И только он опустил взгляд, чтобы посмотреть на мармышкины руки, как лифт, душераздирающе бряцнув, вздрогнул и остановился.

— Ёпсель-мопсель… — пробормотала соседка. — Вот же свезло так свезло… Надеюсь, он сейчас заработает… в качестве новогоднего чуда…

Андрей в чудеса вообще не верил, в том числе и новогодние, поэтому сразу пошёл и нажал кнопку вызова диспетчера.

Оттуда послышались… музыка и звяканье посуды.

— Фейспалм, — мармышка хлопнула себя ладонью по лбу. — Они там уже отмечают…

— Да-да! — гаркнула в динамик какая-то явно не очень трезвая женщина. — Слуш-шаю!

— Мы тут в лифте застряли. — Андрей старался говорить погромче: музыка и звяканье усилились. — Пионерская шесть, первый подъезд. Грузовой лифт. Вытащите нас, пожалуйста, нам тоже хочется Новый год нормально встретить.

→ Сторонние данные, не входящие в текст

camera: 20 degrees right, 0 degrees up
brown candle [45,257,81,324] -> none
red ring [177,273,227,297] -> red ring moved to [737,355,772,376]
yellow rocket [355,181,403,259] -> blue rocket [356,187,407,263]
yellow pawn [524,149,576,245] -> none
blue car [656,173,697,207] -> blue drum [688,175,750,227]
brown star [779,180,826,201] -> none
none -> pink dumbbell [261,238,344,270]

— Ща! Ща всё будет! Ждите, ща вынут! — пообещала диспетчер и отключилась.

В лифте повисла печальная тишина.

— Можно начинать делать ставки, — сказала мармышка нарочито бодрым голосом, расстёгивая куртку. Потом сняла её и бросила в угол — туда, где было чище всего. — Успеют до Нового года или не успеют.

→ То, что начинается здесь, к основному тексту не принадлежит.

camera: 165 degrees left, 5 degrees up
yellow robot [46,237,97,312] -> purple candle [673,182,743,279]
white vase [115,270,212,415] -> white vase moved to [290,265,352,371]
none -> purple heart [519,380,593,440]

— Не успеют. — Андрей сделал то же самое, прекрасно понимая, что за то время, пока их будут вытаскивать, он тридцать раз вспотеет, и мрачно прислонился к лифтовой стене. — Они бухие там все сейчас. Даже дорогу не найдут, заблудятся.

— Ну-у-у, — соседка задумчиво почесала смешной остренький носик, — я буду надеяться на…

— Новогоднее чудо? — насмешливо переспросил Андрей.

— Не. На то, что кто-нибудь из этих суперспасателей в завязке. Или трезвенник.

— Скорее язвенник.

— Можно и так. — Мармышка залезла одной рукой в пакет и достала оттуда крупный мандарин. — Мандаринчик будете?

— Нет.

— А я съем, если не возражаете.

И она принялась бодро чистить свой «мандаринчик» маленькими пальцами с аккуратно подстриженными ногтями.

4. 4

Аня

Хмурый какой-то этот сосед снизу, неприветливый. Хотя красивый, это да. Почти как Олег, только Олег — высокий блондин, а этот — высокий брюнет.

Впрочем, если бы я постоянно сверлила, я тоже была бы неприветливой.

— А что ёлку так поздно купили? — поинтересовалась я, жуя мандаринчик. — Забыли?

— Нет, — ответил мой «дятел снизу». — Я ремонт делал. Ставить ёлку, когда дома хаос и грязь, не лучшая идея. Вчера закончил, сегодня купил.

— О! — я обрадовалась. — Так вы больше не будете сверлить?!

Он усмехнулся, как мне показалось, мстительно.

— Буду.

— Почему? — я надулась.

— Ну, мне может понадобиться собрать мебель или что-нибудь повесить…

— Ясно. Короче, всегда найдётся, что посверлить, — заключила я грустно. И тут он вдруг выдал:

— Могу сказать, что цоканье когтей вашего пса по ламинату раздражает не меньше дрели.

Я оторопела.

— А вы слышите?!

— Конечно! — сосед фыркнул. — Особенно в пять утра. Что вы вообще делаете в пять утра, что он за вами ходит по всей квартире?!

От неожиданности я так растерялась, что ответила чистую правду:

— Писаю…

У соседа вытянулось лицо.

— Что?!

— Писаю! — я засунула в рот ещё дольку мандаринчика и продолжила: — Я на ночь пью чай и около пяти часов начинаю хотеть в туалет. Поэтому встаю и писаю!

Сосед поморгал. Глаза у него, кстати, были красивые — чёрные такие, с пушистыми ресницами. Любая женщина позавидует!

— А вы не пейте чай на ночь! — заявил мне этот… смазливый перфоратор. — Зачем вы пьёте чай на ночь?

— Хочу — и пью! — отрезала я.

Олег тоже вечно бухтел, что нечего на ночь «напиваться». А я, если чай не пью — просыпаюсь через два часа от дикой жажды. Лучше уж пописать под утро, чем полночи маяться от сушняка.